Elehattin Şeker: İflas ettim, serayı söktüm. Tarım kredi yüzde 36 faiz yüzde 50 katkı payı alıyor. ‘Nedir bu katkı payı?’ diyoruz, bunu bize kimse açıklayamıyor. Faiz gibi bir şey. Kimsenin bu borçları ödeme şansı yok. Üretici artık ‘domates ekmeyeceğiz’ diyor. Gübre alamıyoruz, fide alamıyoruz, mazot alamıyoruz. Devlet yavrusunu ezmesin, silsin bu faizleri. Borca itirazımız yok, itirazımız faize.
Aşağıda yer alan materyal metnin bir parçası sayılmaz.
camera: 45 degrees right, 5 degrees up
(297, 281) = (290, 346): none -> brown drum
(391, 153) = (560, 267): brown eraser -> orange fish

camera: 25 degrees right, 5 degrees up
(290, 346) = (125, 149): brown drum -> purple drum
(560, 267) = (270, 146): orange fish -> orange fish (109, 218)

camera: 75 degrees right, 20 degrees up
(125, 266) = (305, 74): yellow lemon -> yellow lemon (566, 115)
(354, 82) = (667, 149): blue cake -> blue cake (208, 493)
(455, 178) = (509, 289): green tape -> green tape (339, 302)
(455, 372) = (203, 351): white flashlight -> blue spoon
Kamil Yüce: Alamıyoruz, satamıyoruz, üretemiyoruz. 7 dönüm seram var. Seneye ne yapacağımı bilmiyorum. Fasulyeyi borçla ektim, şu anda para etmiyor. 3 liraya mal ettim 1 lira para kazanamadım. Ailecek Tarım Kredi’ye borçlandık. 1 milyon borcum var. Nasıl ödeyeceğiz, bu işin altından nasıl kalkacağız, bilmiyoruz. Zarar ettiğimizden devlet yetkililerinin haberi yok mu, anlamıyoruz. 82 model arabam var, ipotekli. Kredi kullanamıyorum, 1 kuruş destek de alamıyoruz. Ama biz destek istemiyoruz zaten. Bize para değil, gübre, fide desteği lazım. Kazanalım, borçlarımızı öderiz zaten. Biz tek mahsul bekleyen çiftçileriz. Borçla ekiyoruz, satamayınca da borçlarımızı ödeyemiyoruz.
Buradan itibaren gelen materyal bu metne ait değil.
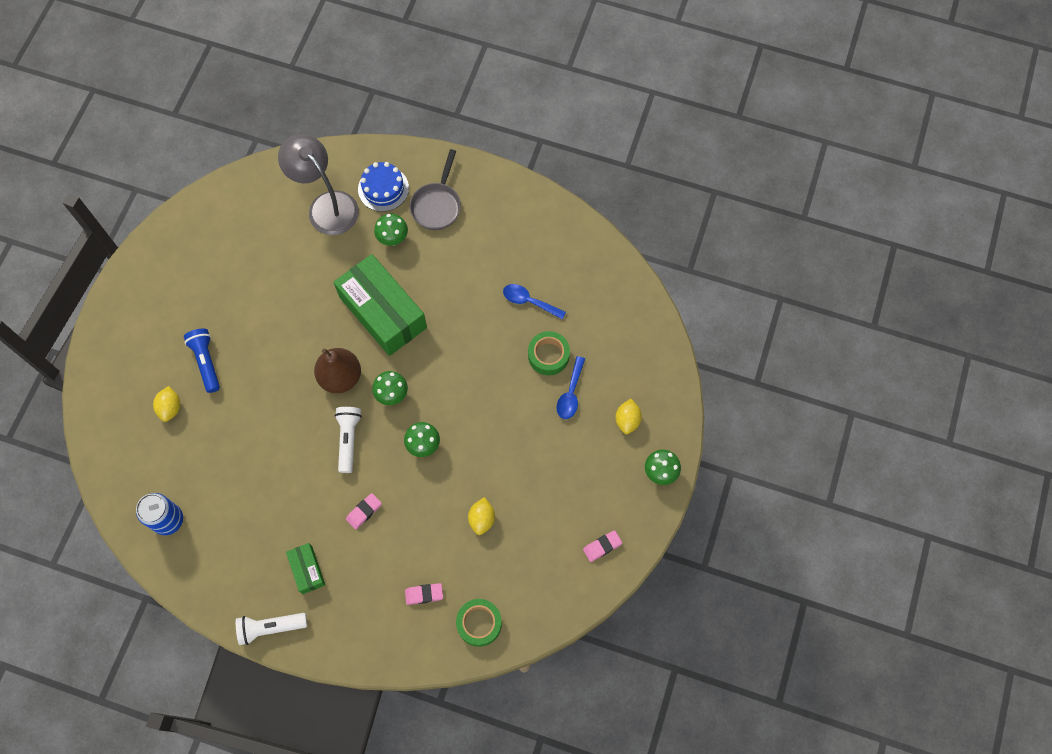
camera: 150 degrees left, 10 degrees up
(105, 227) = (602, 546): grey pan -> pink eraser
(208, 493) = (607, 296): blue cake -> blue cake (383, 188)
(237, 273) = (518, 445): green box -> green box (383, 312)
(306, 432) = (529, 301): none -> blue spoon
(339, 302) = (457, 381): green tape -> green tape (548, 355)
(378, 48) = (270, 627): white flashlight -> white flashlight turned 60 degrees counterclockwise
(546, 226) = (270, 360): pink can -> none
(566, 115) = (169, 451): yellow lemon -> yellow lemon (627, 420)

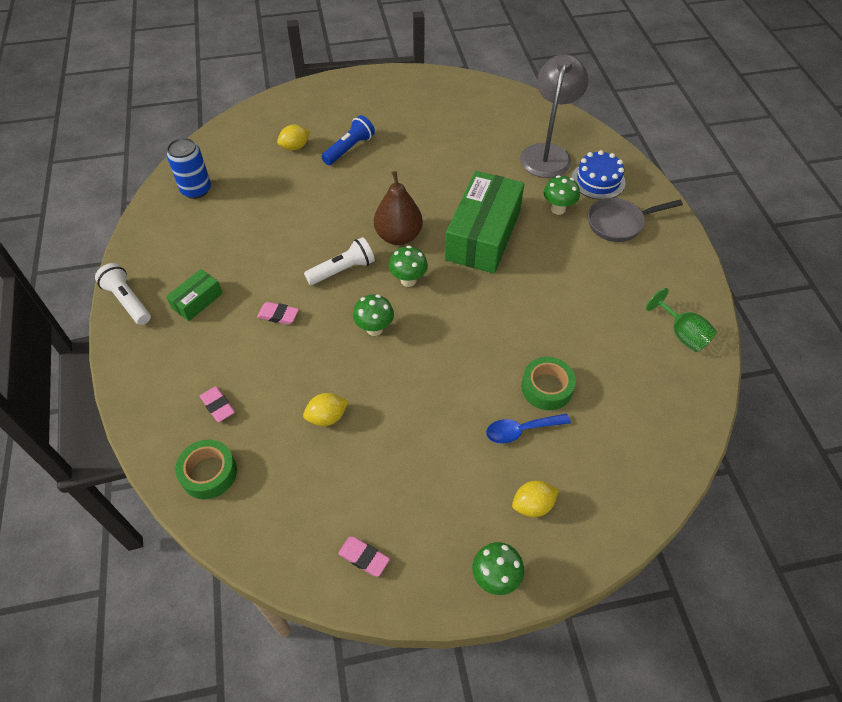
camera: 60 degrees right, 15 degrees down
(529, 301) = (590, 341): blue spoon -> none
(561, 237) = (682, 334): none -> green goblet

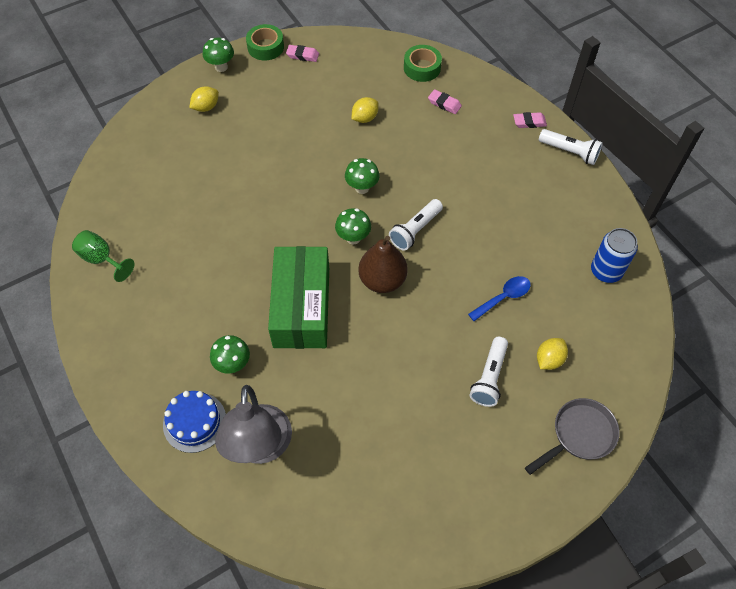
camera: 160 degrees right, 5 degrees up
(197, 301) = (516, 168): green box -> none
(278, 315) = (444, 176): pink eraser -> pink eraser (529, 122)
(349, 149) = (489, 377): blue flashlight -> white flashlight
(521, 430) = (224, 148): blue spoon -> blue spoon (503, 297)
(546, 388) = (211, 182): green tape -> green tape (265, 47)
(619, 223) = (165, 366): grey pan -> grey pan (579, 435)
ÜRETİM DE SİHA’LAR KADAR ÖNEMLİ

Bolu’dan Sadık Uçar 40 yaşında bir çiftçi. 70 bin lira hayvan kredisi çekmiş, 100 bin lira ödemiş, hâlâ 130 bin lira borcu olduğunu belirtti. Uçar şunları söyledi: “Nasıl bir sistem, anlayamadık? Mantıklı bir açıklama istiyoruz artık. 2 yıldır ben ve birçok üretici cebelleşiyoruz. Bu yıl hayvancılıktan da ektiğimiz üründen de zarar ettik. Yem olmuş 200 lira ama sütü 3 liraya satıyoruz. Direnecek gücümüz kalmadı. Arazilerim ipotekli, satışa çıkacak. Domates ektik, fide parasını bile çıkaramadık. Önümüzdeki yıl kıtlık yaşanacak böyle giderse. Tarlalara hayvan gübresi attık, ürün çıkacak mı onu da bilmiyoruz. O kadar yüksek faizi nasıl ödesin bu millet? Ödüyorum ödüyorum hâlâ borç çıkıyor. Üretim, ülke için çok önemli, İHA’lar, SİHA’lar kadar önemli. Önce tarımı güçlendirsin devlet, üreticisini güçlendirsin.”
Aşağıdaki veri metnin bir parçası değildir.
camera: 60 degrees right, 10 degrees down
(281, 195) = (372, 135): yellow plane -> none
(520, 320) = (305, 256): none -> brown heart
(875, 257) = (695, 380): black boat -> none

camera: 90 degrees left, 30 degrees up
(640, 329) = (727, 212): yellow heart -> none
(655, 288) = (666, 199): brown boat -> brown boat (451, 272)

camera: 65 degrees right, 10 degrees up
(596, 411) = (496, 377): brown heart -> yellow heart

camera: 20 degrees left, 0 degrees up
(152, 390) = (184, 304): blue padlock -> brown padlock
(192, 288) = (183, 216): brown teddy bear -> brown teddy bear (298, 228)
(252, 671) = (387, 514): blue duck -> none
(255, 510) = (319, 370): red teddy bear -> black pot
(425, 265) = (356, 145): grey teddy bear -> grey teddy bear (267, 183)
‘GÜBRE FABRİKALARI SATILMASIN’

Yavuz Tektaş (Denizli): Kuraklıktan ve salgından dolayı sıkıntı var. Bu yıl verim kaybı yaşadık. Yem pahalı ama süte zam yok. Krediyle kredi kapatır duruma geldik. Traktörler umurumuzda değil artık. Tarlalar giderse ne yaparız, bilmiyorum. Millet bu yıl ekim yapamadı. Ya alta ya üste gübre atacağız. Ekmemiz de lazım, tarlayı boş bırakamayız. Küçük çiftçi hibelerden yararlanamıyor. Hayvancılık para etmeyince ahırları kapatıyoruz. Geçen yıl 80 liraya aldığımız yem bu yıl 150 lira oldu. Çiftçinin derdi, girdi fiyatlarının düşmesi. Gübre fabrikaları satılmasın, devlet kendi üretsin. 72 model bir traktörüm var. Herşey destekleniyor ama biz yararlanamıyoruz. Derdimiz üretim, üretmek için de kazanmamız lazım.